# 20 gauge for turkeys?



## Onion (Apr 10, 2004)

I have an "extra" twenty guage remington 870 laying around and I am thinking of converting it to a turkey gun as this will be my first year goin after turkeys.

By converting I mean screwing in a turkey choke and painting it camo.

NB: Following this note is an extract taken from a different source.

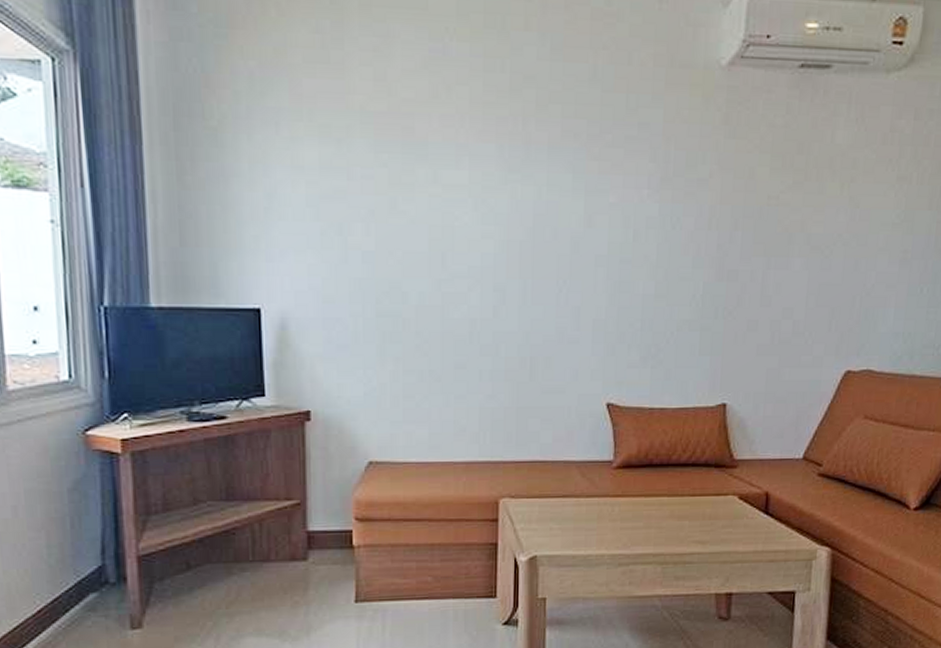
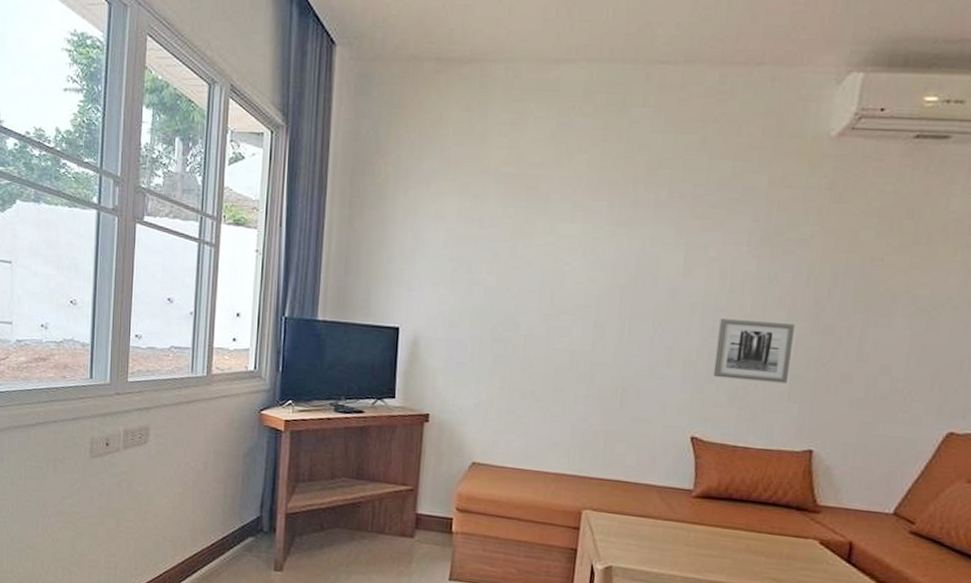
wall art: none [624,271,700,336] -> present [713,319,795,384]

So does anyone use a 20 gauge for turkeys? If not, anyone have a suggestion for a cheap alternative (cheap meaning a 12 guage that costs less than a turkey barrel for a 12 gauge 870)?


----------



## DarbyMan (Dec 11, 2005)

My son uses his 20 gauge deer gun for turkeys. Kills 'em just like a 12. A lot easier on the shoulder too.


----------



## ski (May 13, 2004)

I'd just put a turkey choke on it. Don't bother painting it.
ski


----------



## JIG (Nov 2, 2004)

Carried one for 20 yrs. Now my old man uses it for turkey because its so light.


----------



## fishhunter24 (Jan 17, 2005)

i have the same gun i put a under taker chke on mine at 40 yards puts 29 bb in the kill zone my dad killed one with it at 45 yards last year. i hunted that bird for 2 weeks stright and never got him so i went after another one my dad hunted one day and killed him


----------



## CHOPIQ (Apr 6, 2004)

I wouldn't bother painting it, just get a camo sleeve for it. It kinda looks like a sock that slides over the gun. No problem with a 20 gauge.


----------



## hunterm (Apr 22, 2004)

My daughter hunts with a 20 and it works just fine. She is only 5'3" 120 lbs so the recoil is easier on her.


----------



## Onion (Apr 10, 2004)

Great! Glad to hear I don't have to buy another gun.

Thanks for the help.


----------



## peple of the perch (Sep 13, 2004)

weve been seeing some big turkeys by us cant wait to get them


----------



## Onion (Apr 10, 2004)

I saw so many deer hunting this year I figured I should kill one


----------